__Data shown__.
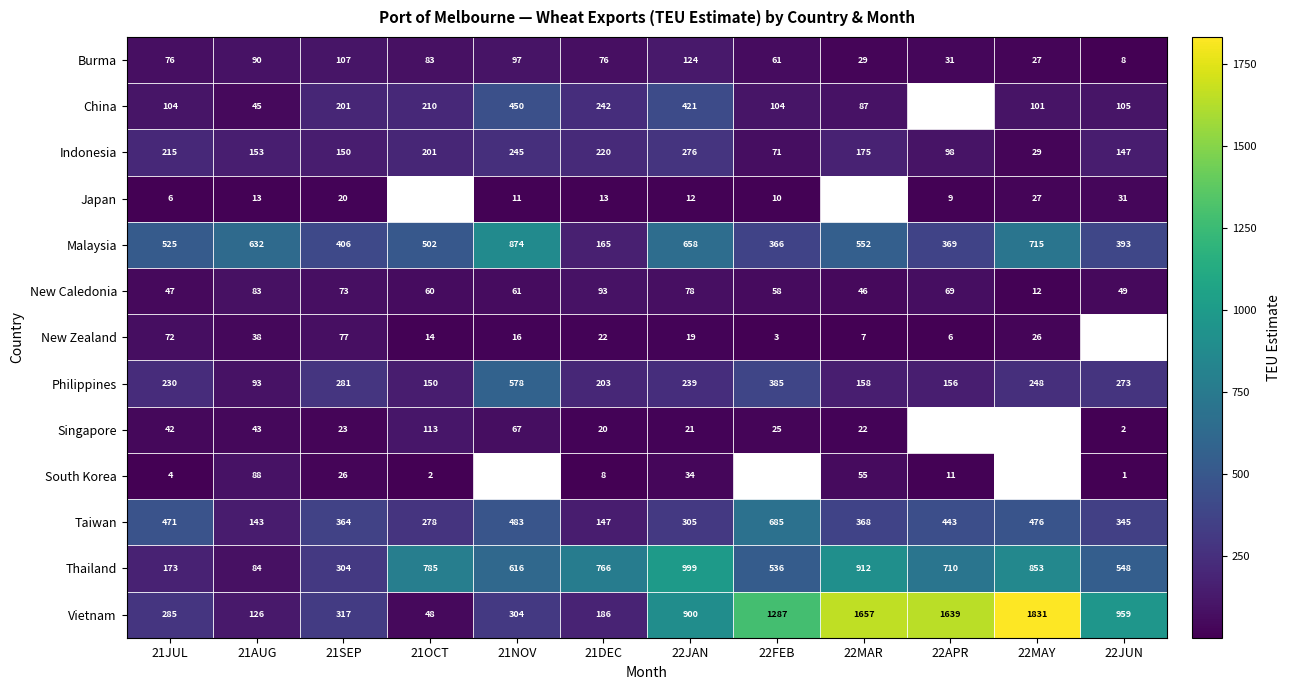

At how many categories does at least one series exceed 775?

8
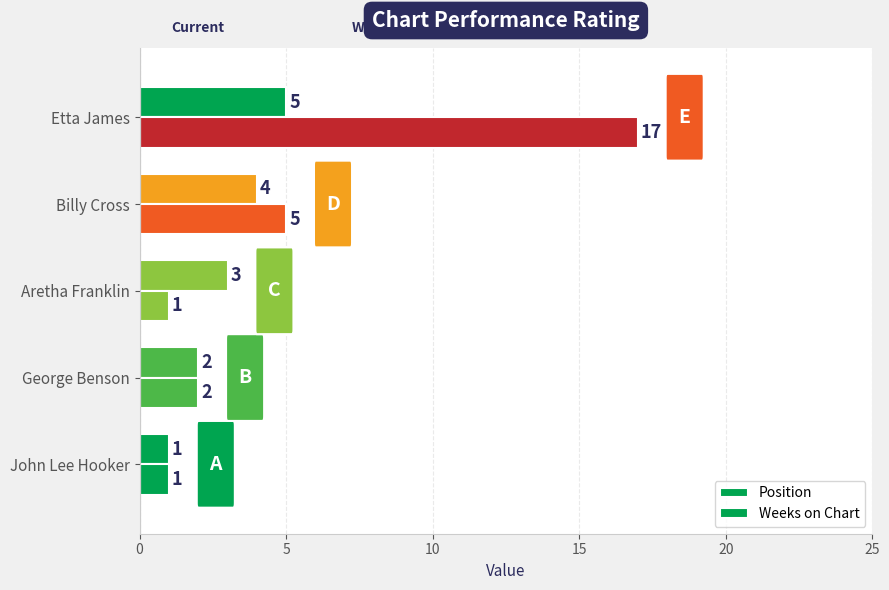

How many data points does each series have?

5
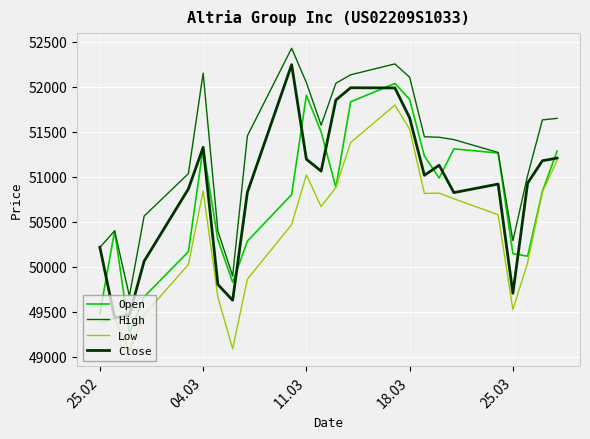

Which series has the largest total across all categories?

High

__Your goal__. Turn the lines of the data above into a JSON list of strings, one string per line, skipping blank lines and leaving out the pictures.

__Reply__.
[
  "At how many categories does at least one series exceed 775?",
  "8",
  "How many data points does each series have?",
  "5",
  "Which series has the largest total across all categories?",
  "High"
]